"The Tides Will Turn For Those Who Seek Glory"
An unsparing wind swept across the barren beach, the pale yellow sand pounded by waves droned on in a rhythm of defeat. Bernadette wandered along this beach, her eyes fixed on the gray, infinite horizon, yet seeing nothing—no boat to take her away, no lighthouse to give her hope, no sunset to promise her another tomorrow. Her exile was complete, more severe than any imprisonment, for it was imposed by life itself, and its warden was her own soul.

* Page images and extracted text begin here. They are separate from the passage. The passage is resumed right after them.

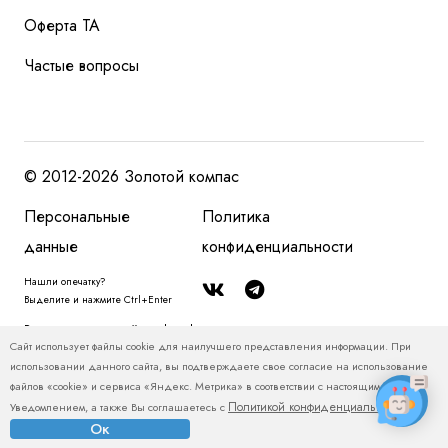
Оферта ТА
Частые вопросы
© 2012-2026 Золотой компас
Персональные
Политика
данные
конфиденциальности
Нашли опечатку?
Выделите и нажмите Ctrl+Enter
Размещенная на сайте zolotoy-kompas.ru информация, в том числе, о
Сайт использует файлы cookie для наилучшего представления информации. При
туристских продуктах и ценах на туристские продукты, относится
использовании данного сайта, вы подтверждаете свое согласие на использование
исключительно к рекламным и справочно-информационным материалам и
файлов «cookie» и сервиса «Яндекс. Метрика» в соответствии с настоящим
не является публичной офертой. Пожалуйста, уточняйте у менеджеров
Политикой конфиденциальности
Уведомлением, а также Вы соглашаетесь с
.
актуальные цены и условия.
Ок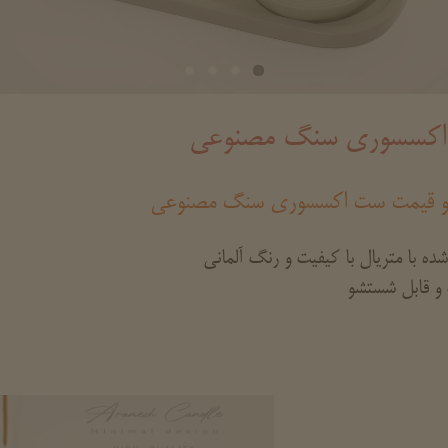
کسسوری سنگ مصنوعی
و قیمت ست اکسسوری سنگ مصنوعی
ده با متریال با کیفیت و رنگ آلمانی
و قابل شستشو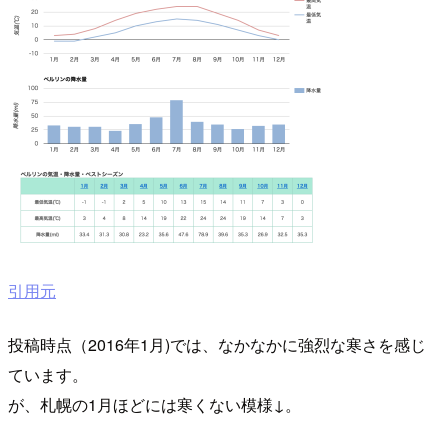
引用元
投稿時点（2016年1月)では、なかなかに強烈な寒さを感じ
ています。
が、札幌の1月ほどには寒くない模様↓。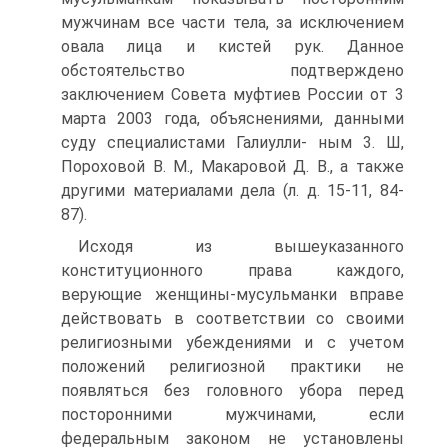
мужчинам все части тела, за исключением
овала лица и кистей рук. Данное
обстоятельство подтверждено
заключением Совета муфтиев России от 3
марта 2003 года, объяснениями, данными
суду специалистами Галиулли- ным 3. Ш,
Пороховой В. М., Макаровой Д. В., а также
другими материалами дела (л. д. 15-11, 84-
87).
Исходя из вышеуказанного
конституционного права каждого,
верующие женщины-мусульманки вправе
действовать в соответствии со своими
религиозными убеждениями и с учетом
положений религиозной практики не
появляться без головного убора перед
посторонними мужчинами, если
федеральным законом не установлены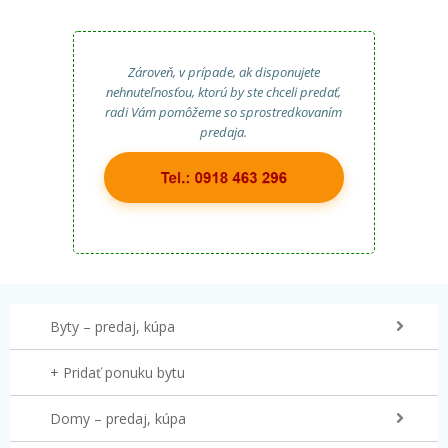
Zároveň, v prípade, ak disponujete
nehnuteľnosťou, ktorú by ste chceli predať,
radi Vám pomôžeme so sprostredkovaním
predaja.
Byty – predaj, kúpa
+ Pridať ponuku bytu
Domy – predaj, kúpa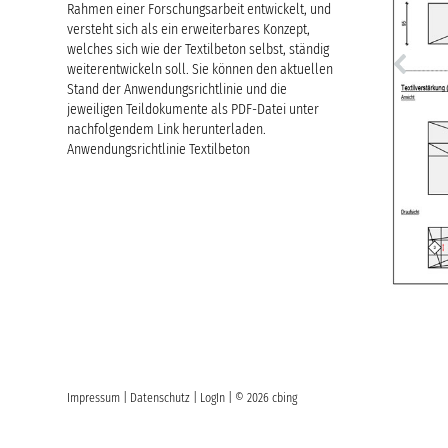
Rahmen einer Forschungsarbeit entwickelt, und
versteht sich als ein erweiterbares Konzept,
welches sich wie der Textilbeton selbst, ständig
weiterentwickeln soll. Sie können den aktuellen
Stand der Anwendungsrichtlinie und die
jeweiligen Teildokumente als PDF-Datei unter
nachfolgendem Link herunterladen.
Anwendungsrichtlinie Textilbeton
Impressum
|
Datenschutz
|
LogIn
| © 2026 cbing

Behind her lay her hometown, and with it, a life she’d left behind that still clung to her with memories from the past. That day’s bitter confrontation with her family weighed heavily on her as she remembered her father’s sneering dismissal, a chubby cigar twitching in his mouth. "The town’s talking, Bernadette," he’d said, echoing the words of Guadalupe, the head nurse at the interim war hospital. Guadalupe had accused her of “wasting time” with idle chatter among the soldiers—men she sought out to learn about what they’d witnessed and to understand the Spanish strategies they had observed firsthand. When she tried to explain herself, he scoffed. “Fight for what?” he laughed. “A revolution? Foolishness. Better you serve the church than waste your life.”
Her brothers’ taunts had cut even deeper. “People like us deserve this, don’t you see? We are quite uncivilized according to the Spaniards,” one sneered, and the other, more resigned, added, “The world won’t change for you, and you’ll only die like a martyr with no one to mourn.” Standing in the doorway, Bernadette saw in their mocking faces a pack of defeated animals, aware of their own helplessness. Turning on her heel, she left with no intent to return.
Now, as Bernadette walked along the desolate shore, isolation pressed down on her like an invisible shroud, until it seemed she was floating alone in a vast, indifferent universe. The unending beach felt like her prison—purgatory between life and death. Yet, strangely, this desolate place became her sanctuary, where solitude transformed her loneliness into a quiet acceptance. Here, in the cold embrace of the sea, Bernadette saw herself clearly.
The person she once was—tied to family, suppressed—was gone. Her future held no promises, but it offered something else: freedom. She thought of the soldiers she had secretly questioned, the men who saw only a polite woman, yet she was prying for details under the guise of idle chatter. They had handed her scraps of knowledge she might turn into weapons—knowledge of the enemy, and of how she could join the ranks without detection. In this desolate place, the idea felt bold, dangerous, and inevitable. She would fight, not as Bernadette, but as someone new, someone who would be neither recognized nor condemned.
Taking a steady breath, Bernadette embraced her exile—not as punishment, but as her path forward. Her transformation was complete, not into the life she had imagined, but into one she had forged from the bleakness of the shore, the wind, and the endless horizon ahead. She was reborn, armed not only with quiet resilience but with purpose—an unyielding resolve to disguise herself, to join the fight that her family had dismissed, and to seek the freedom they believed to be impossible.